=== Task data ===

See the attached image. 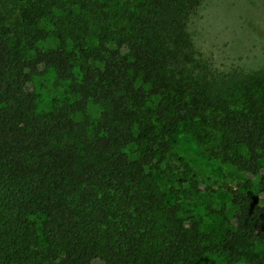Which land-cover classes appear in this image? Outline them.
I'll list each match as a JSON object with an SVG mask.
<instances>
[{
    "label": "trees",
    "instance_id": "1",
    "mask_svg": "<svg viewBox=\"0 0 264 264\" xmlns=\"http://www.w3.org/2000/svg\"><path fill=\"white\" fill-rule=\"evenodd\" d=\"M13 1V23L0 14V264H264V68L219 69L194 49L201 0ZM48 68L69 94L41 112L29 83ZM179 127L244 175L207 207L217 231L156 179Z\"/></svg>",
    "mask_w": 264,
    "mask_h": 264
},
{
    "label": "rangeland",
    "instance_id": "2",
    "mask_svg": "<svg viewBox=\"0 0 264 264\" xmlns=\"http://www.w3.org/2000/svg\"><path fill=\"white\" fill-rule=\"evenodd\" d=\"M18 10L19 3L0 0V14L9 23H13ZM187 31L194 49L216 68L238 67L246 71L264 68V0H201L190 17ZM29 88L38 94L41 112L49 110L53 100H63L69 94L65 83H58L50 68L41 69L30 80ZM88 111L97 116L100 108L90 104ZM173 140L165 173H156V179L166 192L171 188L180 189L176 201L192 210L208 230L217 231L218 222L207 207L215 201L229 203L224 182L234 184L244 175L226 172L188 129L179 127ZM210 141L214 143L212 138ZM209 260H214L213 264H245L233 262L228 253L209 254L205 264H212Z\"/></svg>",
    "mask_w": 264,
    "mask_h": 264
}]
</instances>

===

- Short problem
Please pick out every line in the records above that contains the string "xmlns", and copy each of those lines.

- Result of the exercise
    "mask_svg": "<svg viewBox=\"0 0 264 264\" xmlns=\"http://www.w3.org/2000/svg\"><path fill=\"white\" fill-rule=\"evenodd\" d=\"M13 1V23L0 14V264H264V68L219 69L194 49L201 0ZM48 68L69 94L41 112L29 83ZM179 127L244 175L207 207L217 231L156 179Z\"/></svg>",
    "mask_svg": "<svg viewBox=\"0 0 264 264\" xmlns=\"http://www.w3.org/2000/svg\"><path fill=\"white\" fill-rule=\"evenodd\" d=\"M18 10L19 3L0 0V14L9 23H13ZM187 31L194 49L216 68L238 67L246 71L264 68V0H201L190 17ZM29 88L38 94L41 112L49 110L53 100H63L69 94L65 83H58L50 68L41 69L30 80ZM88 111L97 116L100 108L90 104ZM173 140L165 173H156V179L166 192L171 188L180 189L176 201L192 210L208 230L217 231L218 222L207 207L215 201L229 203L224 182L234 184L244 175L226 172L188 129L179 127ZM210 141L214 143L212 138ZM209 260H214L213 264H245L233 262L228 253L209 254L205 264H212Z\"/></svg>",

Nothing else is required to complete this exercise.